I centri si dovranno attrezzare per tempo per poter effettuare analisi di laboratorio e strumentali per l’approfondimento diagnostico e per prendere in carico i pazienti per il trattamento. Per questo motivo "sarà fondamentale una riflessione congiunta tra figure sanitarie, istituzioni e rappresentanti delle associazioni pazienti su quale sarà il futuro modello di governance della malattia di Alzheimer".

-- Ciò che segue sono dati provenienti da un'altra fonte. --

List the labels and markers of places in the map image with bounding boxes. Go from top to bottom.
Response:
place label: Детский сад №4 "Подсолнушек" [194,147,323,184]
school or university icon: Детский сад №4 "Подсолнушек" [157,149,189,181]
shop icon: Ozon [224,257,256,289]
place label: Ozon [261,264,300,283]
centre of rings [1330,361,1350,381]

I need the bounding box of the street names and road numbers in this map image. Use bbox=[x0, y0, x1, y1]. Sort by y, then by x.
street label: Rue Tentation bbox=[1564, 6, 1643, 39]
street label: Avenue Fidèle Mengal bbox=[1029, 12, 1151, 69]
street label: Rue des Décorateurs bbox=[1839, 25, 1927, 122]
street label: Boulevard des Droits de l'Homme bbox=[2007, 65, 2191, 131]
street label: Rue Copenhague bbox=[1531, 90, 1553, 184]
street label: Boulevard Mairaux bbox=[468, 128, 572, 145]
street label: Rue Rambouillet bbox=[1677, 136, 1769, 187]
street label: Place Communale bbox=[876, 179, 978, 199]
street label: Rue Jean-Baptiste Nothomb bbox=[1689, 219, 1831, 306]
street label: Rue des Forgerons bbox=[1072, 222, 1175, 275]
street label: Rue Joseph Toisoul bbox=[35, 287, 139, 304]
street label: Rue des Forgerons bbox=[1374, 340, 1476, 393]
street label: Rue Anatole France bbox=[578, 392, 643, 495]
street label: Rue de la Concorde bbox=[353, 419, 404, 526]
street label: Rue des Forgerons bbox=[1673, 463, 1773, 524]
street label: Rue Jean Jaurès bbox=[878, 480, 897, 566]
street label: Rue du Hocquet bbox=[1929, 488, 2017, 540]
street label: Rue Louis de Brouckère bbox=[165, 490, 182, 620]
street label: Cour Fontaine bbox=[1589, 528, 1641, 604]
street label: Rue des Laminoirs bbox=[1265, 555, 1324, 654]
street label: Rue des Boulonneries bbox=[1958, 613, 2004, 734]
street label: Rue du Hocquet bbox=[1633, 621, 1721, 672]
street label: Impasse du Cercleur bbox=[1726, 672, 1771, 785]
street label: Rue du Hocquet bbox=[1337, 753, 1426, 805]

Le sfide più importanti riguarderanno il ruolo del medico di medicina generale nell’intercettazione del paziente e l’invio al centro di riferimento."E' necessaria la riorganizzazione dei centri dedicati alla cura delle demenze (CDCD) e della rete ospedaliera di primo e secondo livello per potenziare la capacità di intercettare e gestire il numero di pazienti atteso - conclude Iqvia - . Inoltre bisognerà prevedere l’efficientamento dei laboratori di analisi e di imaging per garantire la diagnosi anche nelle prime fasi della malattia. Sarà fondamentale la riorganizzazione della gestione del paziente nel suo territorio in modo da garantire la giusta continuità assistenziale e di cura anche non farmacologica (psicologo, terapista del lavoro, fisioterapista). Per ultimo, sarà essenziale la gestione e il monitoraggio delle nuove terapie per garantire al paziente un risultato positivo del trattamento".